Week in Review – 3 April 2014

Office rents unaffected by slowdown, URA and HDB flash reports indicate weakening of home prices, developer marketing tactics to counter the slowdown, three 99-year leasehold sites released
In this week’s iProperty Week In Review:

Office rents unaffected by slowdown in property market

CapitaCommercial Trust is optimistic that the office rental market will continue to grow stronger. In a presentation for the J.P. Morgan Asia Pacific Property Conference 2014, the company identified five growth opportunities for itself, one of which is continued rising office rents. CapitaCommercial Trust also shared that office market rents for Grade A offices in 4Q 2013 increased by 2.1 per cent quarter on quarter.

Last week, Maybank Kim Eng reported that REITS have seen renewed investor interest after the Urban Redevelopment Authority’s Office Property Rental Index recorded a ~1 per cent year-on-year increase in rent for both the Central Area and Central Region in 3Q13 and in 4Q13. 
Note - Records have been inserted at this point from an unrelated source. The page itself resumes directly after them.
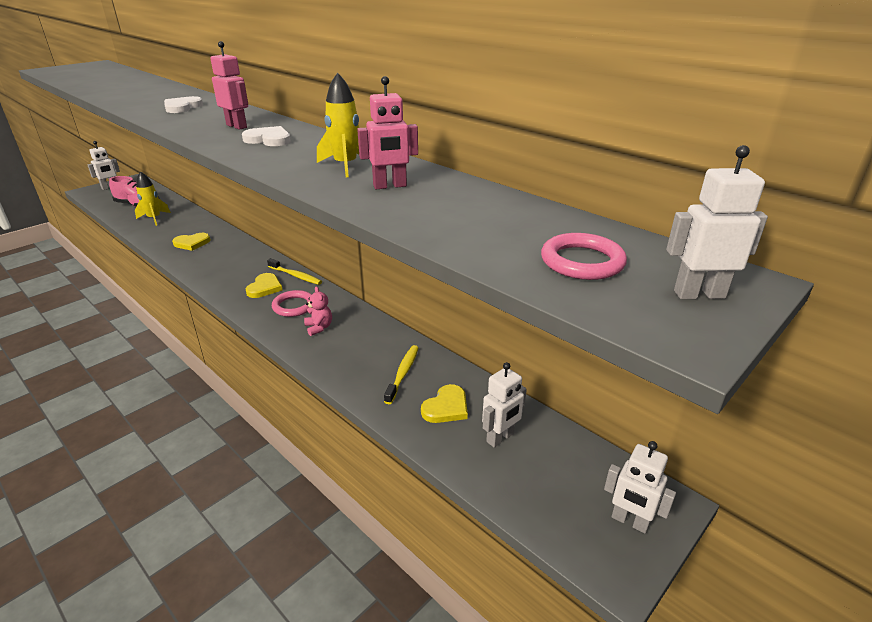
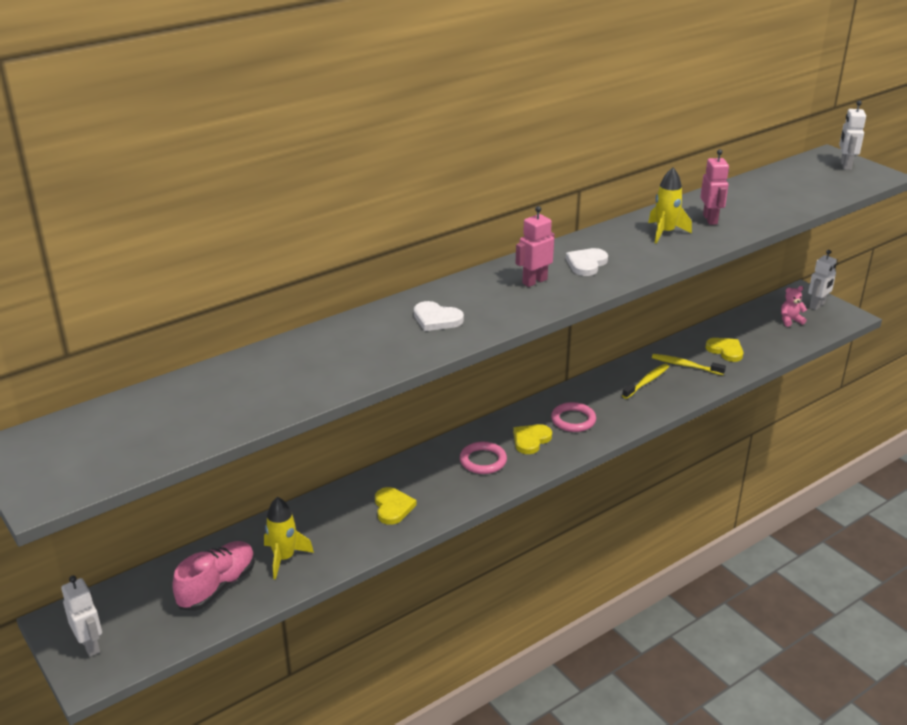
camera: 80 degrees left, 0 degrees up
(264, 288) = (531, 440): yellow heart -> yellow heart turned 75 degrees counterclockwise
(295, 276) = (507, 420): yellow toothbrush -> yellow toothbrush (646, 382)
(319, 327) = (615, 405): pink teddy bear -> pink teddy bear (790, 320)
(500, 438) = (755, 334): white robot -> none
(582, 261) = (818, 182): pink ring -> pink ring (483, 461)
URA and HDB flash reports indicate weakening of home prices in both private and public sectors

Prices of non-landed private residential properties are seeing declines and HDB resale prices have fallen to 198.6, compared to a high of 206.6 on the Resale Price Index. Analysts believe cooling measures such as the Total Debt Servicing Ratio (TDSR) are effective in stabilising prices and a buyer’s market will persist as purchasers focus on affordability. 

Prices of non-landed private properties in the Core Central and Rest of Central Region have shown greater declines of 1.3 per cent and 2.8 per cent respectively, compared to those in the Outside Central Region (OCR). Prices of units located in the OCR have declined by only 0.3 per cent, showing greater appeal for mass market homes located there.

Developers are using a variety of marketing tactics to counter the slowdown in the market

In the wake of quiet show flats and slower transactions in the property market, developers are offering discounts, promotions and more to attract buyers. According to the URA, 2013 saw a drop of about 40% in the number of private residential units sold, compared to 2012. The weakening of the HDB resale market could also be leading to fewer HDB homeowners upgrading to private residential homes, if the owners are constrained by smaller profits from the sale of their flats.

In the meantime developers, such as City Developments Limited, Singapore Land and MCC Land have hired multiple marketing agencies to drive sales of selected projects. Involving agents from various agencies increases the number of prospective home buyers, according to MCC Land.

Government releases three 99-year leasehold sites

As part of the Government Land Sales (GLS) Programme, the government has put two executive condominium (EC) sites at Yishun Street 51 up for tender and a third residential site at Margaret Drive on the reserve list. The first half of the 2014 GLS Programme comprises eight sites on the confirmed list and 15 on the reserve list. There have been four sites released so far, the lastest being Prince Charles Crescent (Parcel B), announced in February this year.

The three recently released sites can yield a total of about 1,300 units, with 1,010 for the Yishun sites and 275 for the Margaret Drive site. While the government intends for the sites to meet demands for private housing, analysts warn of an oversupply of ECs, especially in the North region. Analysts also expect that the tender for the site in Margaret Drive will not be triggered soon. Buyers are restricted by the recent cooling measures such as the Total Debt Servicing Ratio (TDSR) and are gearing towards more affordable mass market homes. This would affect how developers price the project at Margaret Drive as land prices in the vicinity are currently seen to be high.